Es fehlt an allen Ecken und Enden an guten Mitarbeitern! Und jetzt stellen Sie sich mal vor, Sie haben eine Schreinerei, Sie haben die Aufträge – aber es fehlen Ihnen die Leute, die diese Arbeiten sauber und kompetent ausführen können. Dann kommt auch bei guter Auslastung logischerweise nur bedingt Freude auf.

Worin gründet dieser Missstand Ihrer Ansicht nach?

Etwas plakativ ausgedrückt vor allem darin, dass es so viele Aufträge gibt! Aber eigentlich ist das grosse Plus der Schreinerausbildung eben auch ihr grösster Nachteil: Die Vielseitigkeit. Ein Schreiner bringt für so viele Berufe die perfekte Voraussetzung mit, da springt eben schon mal der eine oder andere nach der Lehre oder ein paar Jahre später ab. Denken Sie nur an all die Polizeibeamten oder Schulhausabwarte, die ursprünglich mal Schreiner gewesen sind. Und die Möglichkeiten, sich anderweitig weiterzubilden, sind ja auch mannigfaltig, so etwa im Designbereich. Das alles führt dazu, dass es sowohl in der Werkstatt, draussen auf der Baustelle als auch im Kader, an Schreinern fehlt, die einfach eines gut können: Schreinern.

Das bedeutet, dass die Betriebe viel Aufwand, auch im monetären Bereich, aufwenden müssen, um die guten Leute zu finden oder sie langfristig an sich zu binden.

Natürlich, ein Chef tut gut daran, wenn er einige gute Mitarbeiter «pflegt», die quasi die Stammbelegschaft bilden. Sie sind ja auch die Visitenkarte des Unternehmens.
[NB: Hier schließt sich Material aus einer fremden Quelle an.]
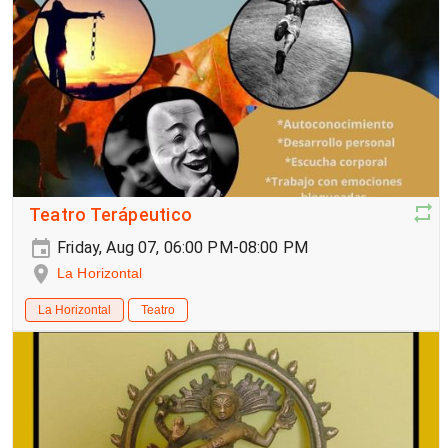
Teatro Terápeutico
Friday, Aug 07, 06:00 PM-08:00 PM
La Horizontal
La Horizontal
Teatro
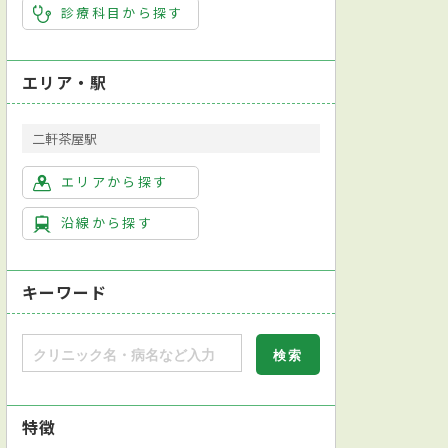
診療科目から探す
エリア・駅
二軒茶屋駅
エリアから探す
沿線から探す
キーワード
特徴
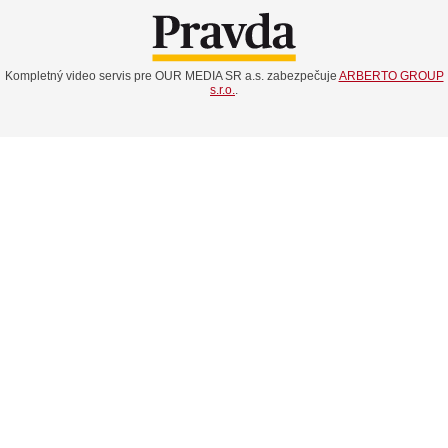
Kompletný video servis pre OUR MEDIA SR a.s. zabezpečuje
ARBERTO GROUP
s.r.o.
.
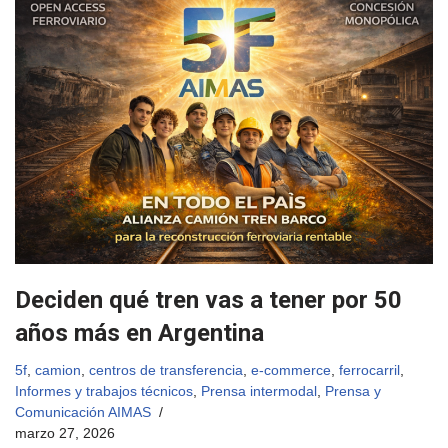
Deciden qué tren vas a tener por 50
años más en Argentina
5f
,
camion
,
centros de transferencia
,
e-commerce
,
ferrocarril
,
Informes y trabajos técnicos
,
Prensa intermodal
,
Prensa y
Comunicación AIMAS
marzo 27, 2026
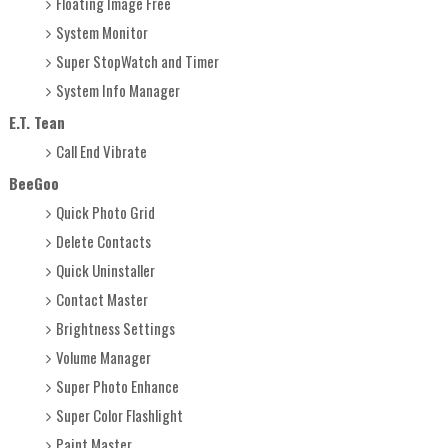
Floating Image Free
System Monitor
Super StopWatch and Timer
System Info Manager
E.T. Tean
Call End Vibrate
BeeGoo
Quick Photo Grid
Delete Contacts
Quick Uninstaller
Contact Master
Brightness Settings
Volume Manager
Super Photo Enhance
Super Color Flashlight
Paint Master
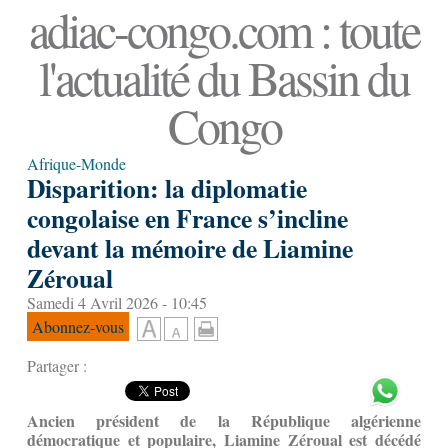
adiac-congo.com : toute
l'actualité du Bassin du
Congo
Afrique-Monde
Disparition: la diplomatie
congolaise en France s’incline
devant la mémoire de Liamine
Zéroual
Samedi 4 Avril 2026 - 10:45
Abonnez-vous
Partager :
Ancien président de la République algérienne
démocratique et populaire, Liamine Zéroual est décédé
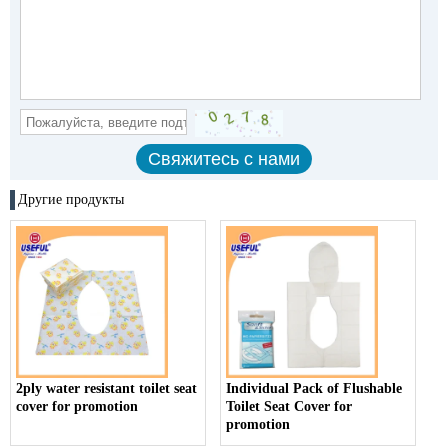
Другие продукты
2ply water resistant toilet seat
Individual Pack of Flushable
cover for promotion
Toilet Seat Cover for
promotion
Das muss ihm etwas wert sein. Gleichzeitig muss man aber auch sehen, dass Schreiner häufig vom Land kommen und wie schon vorher angesprochen, eine gewisse Bodenständigkeit pflegen. Da zählt zum Beispiel auch, dass man über Mittag zum Essen nach Hause fahren kann oder eine gewisse Konstanz in sein Arbeitsleben bringt. Kurzlebigkeit, würde ich mal salopp sagen, ist nicht des Schreiners Ding!

Wie erleben Sie als Beobachter der Branche die Problematik der viel zitierten «Preisspirale»?

Die Kunden schauen ständig auf den Preis, das ist schon klar. Aber die Punkte Qualität, Flexibilität oder Verfügbarkeit fallen genauso ins Gewicht. Was man sicher sagen kann: Umbauten sind für den Schreiner grundsätzlich rentabler als Neubauten. Hier sind häufig individuelle Lösungen gefragt, für welche die Bauherren auch Geld auszugeben bereit sind. Ein Einfamilienhaus, dessen Bewohner nach dreissig Jahren eine Gesamtsanierung realisieren wollen, das ist so etwas wie ein «Sechser im Lotto» für einen Schreiner. Da braucht es das individuelle Möbel, den Massschrank im Dachraum, die Gesamtberatung – da kann der Schreiner punkten. Zudem ist das persönliche Netzwerk sehr wichtig, das will vom Schreiner gepflegt sein. Dahingehend gibt es ja viele gute Beispiele: Betriebe, die in einem Ort fest verankert sind und laufend Aufträge aus der Nachbarschaft erhalten. Und zu guter Letzt spielt es wohl auch eine grosse Rolle, ob ich in einem gesättigten Markt tätig bin oder ob ich mich mit meinem Unternehmen in einer Nische ansiedeln konnte, wo der Preis sowieso häufig zweitrangig ist.

Wo siedeln Sie als Chefredaktor eigentlich die Hauptaufgabe der SchreinerZeitung an?

Wir wirken in gewissem Sinne als «Spiegel» für die Branche und jeden einzelnen Schreiner. Wir sind sicher kritisch in der Berichterstattung, hauptsächlich aber wollen wir die Berufsleute draussen auf der Baustelle, in der Werkstätte und im Büro immer wieder motivieren. Denn Schreiner, das ist ein toller Beruf – und wir haben viele tolle Schreiner in unserem Land.